You are viewing a plain text version of this content. The canonical link for it is here.
Posted to user@spark.apache.org by Mich Talebzadeh <mi...@gmail.com> on 2022/01/06 19:03:10 UTC
Fwd: metastore bug when hive update spark table ?

From my experience this is an spark issue (more code base diversion on
spark-sql from Hive), but of course there is the work-around as below



---------- Forwarded message ---------
From: Mich Talebzadeh <mi...@gmail.com>
Date: Thu, 6 Jan 2022 at 17:29
Subject: Re: metastore bug when hive update spark table ?
To: user <us...@hive.apache.org>


Well I have seen this type of error before.

I tend to create the table in hive first and alter it in spark if needed.
This is spark 3.1.1 with Hive (version 3.1.1)

0: jdbc:hive2://rhes75:10099/default> create table my_table2 (col1 int,
col2 int)
0: jdbc:hive2://rhes75:10099/default> describe my_table2;
+-----------+------------+----------+
| col_name  | data_type  | comment  |
+-----------+------------+----------+
| col1      | int        |          |
| col2      | int        |          |
+-----------+------------+----------+
2 rows selected (0.17 seconds)

in Spark

>>> spark.sql("""ALTER TABLE my_table2 ADD column col3 string""")
DataFrame[]
>>> for c in spark.sql("""describe formatted my_table2 """).collect():
...   print(c)
...
*Row(col_name='col1', data_type='int', comment=None)*
*Row(col_name='col2', data_type='int', comment=None)*
*Row(col_name='col3', data_type='string', comment=None)*
Row(col_name='', data_type='', comment='')
Row(col_name='# Detailed Table Information', data_type='', comment='')
Row(col_name='Database', data_type='default', comment='')
Row(col_name='Table', data_type='my_table2', comment='')
Row(col_name='Owner', data_type='hduser', comment='')
Row(col_name='Created Time', data_type='Thu Jan 06 17:16:37 GMT 2022',
comment='')
Row(col_name='Last Access', data_type='UNKNOWN', comment='')
Row(col_name='Created By', data_type='Spark 2.2 or prior', comment='')
Row(col_name='Type', data_type='MANAGED', comment='')
Row(col_name='Provider', data_type='hive', comment='')
Row(col_name='Table Properties', data_type='[bucketing_version=2,
transient_lastDdlTime=1641489641]', comment='')
Row(col_name='Location',
data_type='hdfs://rhes75:9000/user/hive/warehouse/my_table2', comment='')
Row(col_name='Serde Library',
data_type='org.apache.hadoop.hive.serde2.lazy.LazySimpleSerDe', comment='')
Row(col_name='InputFormat',
data_type='org.apache.hadoop.mapred.TextInputFormat', comment='')
Row(col_name='OutputFormat',
data_type='org.apache.hadoop.hive.ql.io.HiveIgnoreKeyTextOutputFormat',
comment='')
Row(col_name='Storage Properties', data_type='[serialization.format=1]',
comment='')
Row(col_name='Partition Provider', data_type='Catalog', comment='')


This is my work around

HTH

   view my Linkedin profile
<https://www.linkedin.com/in/mich-talebzadeh-ph-d-5205b2/>



*Disclaimer:* Use it at your own risk.
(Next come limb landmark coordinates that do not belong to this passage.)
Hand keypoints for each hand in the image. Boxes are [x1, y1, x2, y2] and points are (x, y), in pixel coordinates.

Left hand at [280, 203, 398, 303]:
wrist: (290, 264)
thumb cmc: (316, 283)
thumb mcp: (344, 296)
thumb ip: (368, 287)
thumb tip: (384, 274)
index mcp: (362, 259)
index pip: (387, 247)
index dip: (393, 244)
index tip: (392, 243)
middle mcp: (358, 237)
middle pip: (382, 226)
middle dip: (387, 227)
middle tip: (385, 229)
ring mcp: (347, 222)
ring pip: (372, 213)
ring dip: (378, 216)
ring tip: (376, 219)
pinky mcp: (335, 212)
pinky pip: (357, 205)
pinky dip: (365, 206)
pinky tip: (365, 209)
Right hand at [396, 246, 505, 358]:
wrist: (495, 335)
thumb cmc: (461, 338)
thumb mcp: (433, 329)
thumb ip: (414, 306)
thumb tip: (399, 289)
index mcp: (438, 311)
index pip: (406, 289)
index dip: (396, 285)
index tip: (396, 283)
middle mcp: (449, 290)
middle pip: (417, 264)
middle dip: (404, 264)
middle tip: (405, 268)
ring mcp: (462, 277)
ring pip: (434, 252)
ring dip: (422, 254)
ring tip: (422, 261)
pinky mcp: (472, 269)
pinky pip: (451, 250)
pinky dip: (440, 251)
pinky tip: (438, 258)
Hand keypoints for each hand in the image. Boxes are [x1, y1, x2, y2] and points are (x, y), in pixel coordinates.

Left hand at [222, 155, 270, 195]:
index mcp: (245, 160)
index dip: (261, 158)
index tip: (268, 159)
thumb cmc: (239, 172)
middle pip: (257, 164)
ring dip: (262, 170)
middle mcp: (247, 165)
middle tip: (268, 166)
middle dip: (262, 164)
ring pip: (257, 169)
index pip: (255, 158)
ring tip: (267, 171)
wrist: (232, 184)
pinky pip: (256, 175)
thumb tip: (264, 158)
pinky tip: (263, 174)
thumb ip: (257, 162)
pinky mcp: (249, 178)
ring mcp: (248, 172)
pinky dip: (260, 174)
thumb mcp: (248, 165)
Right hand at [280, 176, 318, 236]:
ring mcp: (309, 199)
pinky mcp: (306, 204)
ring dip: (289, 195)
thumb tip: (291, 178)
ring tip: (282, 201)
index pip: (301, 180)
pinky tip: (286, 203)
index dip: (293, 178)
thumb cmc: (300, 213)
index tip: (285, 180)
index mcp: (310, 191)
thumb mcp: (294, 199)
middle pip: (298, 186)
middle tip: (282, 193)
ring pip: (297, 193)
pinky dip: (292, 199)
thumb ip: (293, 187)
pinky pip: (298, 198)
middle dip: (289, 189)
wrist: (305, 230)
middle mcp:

Any and all responsibility for any
loss, damage or destruction of data or any other property which may arise
from relying on this email's technical content is explicitly disclaimed.
The author will in no case be liable for any monetary damages arising from
such loss, damage or destruction.




On Thu, 6 Jan 2022 at 16:17, Nicolas Paris <ni...@riseup.net> wrote:

> Hi there.
>
> I also posted this problem in the spark list. I am no sure this is a
> spark or a hive metastore problem. Or if there is some metastore tunning
> configuration as workaround.
>
>
> Spark can't see hive schema updates partly because it stores the schema
> in a weird way in hive metastore.
>
>
> 1. FROM SPARK: create a table
> ============
> >>> spark.sql("select 1 col1, 2
> col2").write.format("parquet").saveAsTable("my_table")
> >>> spark.table("my_table").printSchema()
> root
> |-- col1: integer (nullable = true)
> |-- col2: integer (nullable = true)
>
>
> 2. FROM HIVE: alter the schema
> ==========
> 0: jdbc:hive2://localhost:10000> ALTER TABLE my_table REPLACE
> COLUMNS(`col1` int, `col2` int, `col3` string);
> 0: jdbc:hive2://localhost:10000> describe my_table;
> +-----------+------------+----------+
> | col_name | data_type | comment |
> +-----------+------------+----------+
> | col1 | int | |
> | col2 | int | |
> | col3 | string | |
> +-----------+------------+----------+
>
>
> 3. FROM SPARK: problem, column does not appear
> ==============
> >>> spark.table("my_table").printSchema()
> root
> |-- col1: integer (nullable = true)
> |-- col2: integer (nullable = true)
>
>
> 4. FROM METASTORE DB: two ways of storing the columns
> ======================
> metastore=# select * from "COLUMNS_V2";
> CD_ID | COMMENT | COLUMN_NAME | TYPE_NAME | INTEGER_IDX
> -------+---------+-------------+-----------+-------------
> 2 | | col1 | int | 0
> 2 | | col2 | int | 1
> 2 | | col3 | string | 2
>
>
> metastore=# select * from "TABLE_PARAMS";
> TBL_ID | PARAM_KEY | PARAM_VALUE
>
>
> --------+-----------------------------------+-----------------------------------------------------------------------------------------------------------------------------
> -------------------------------
> 1 | spark.sql.sources.provider | parquet
> 1 | spark.sql.sources.schema.part.0 |
>
> {"type":"struct","fields":[{"name":"col1","type":"integer","nullable":true,"metadata":{}},{"name":"col2","type":"integer","n
> ullable":true,"metadata":{}}]}
> 1 | spark.sql.create.version | 2.4.8
> 1 | spark.sql.sources.schema.numParts | 1
> 1 | last_modified_time | 1641483180
> 1 | transient_lastDdlTime | 1641483180
> 1 | last_modified_by | anonymous
>
> metastore=# truncate "TABLE_PARAMS";
> TRUNCATE TABLE
>
>
> 5. FROM SPARK: now the column magically appears
> ==============
> >>> spark.table("my_table").printSchema()
> root
> |-- col1: integer (nullable = true)
> |-- col2: integer (nullable = true)
> |-- col3: string (nullable = true)
>
>
> Then is it necessary to store that stuff in the TABLE_PARAMS ?
>
>
>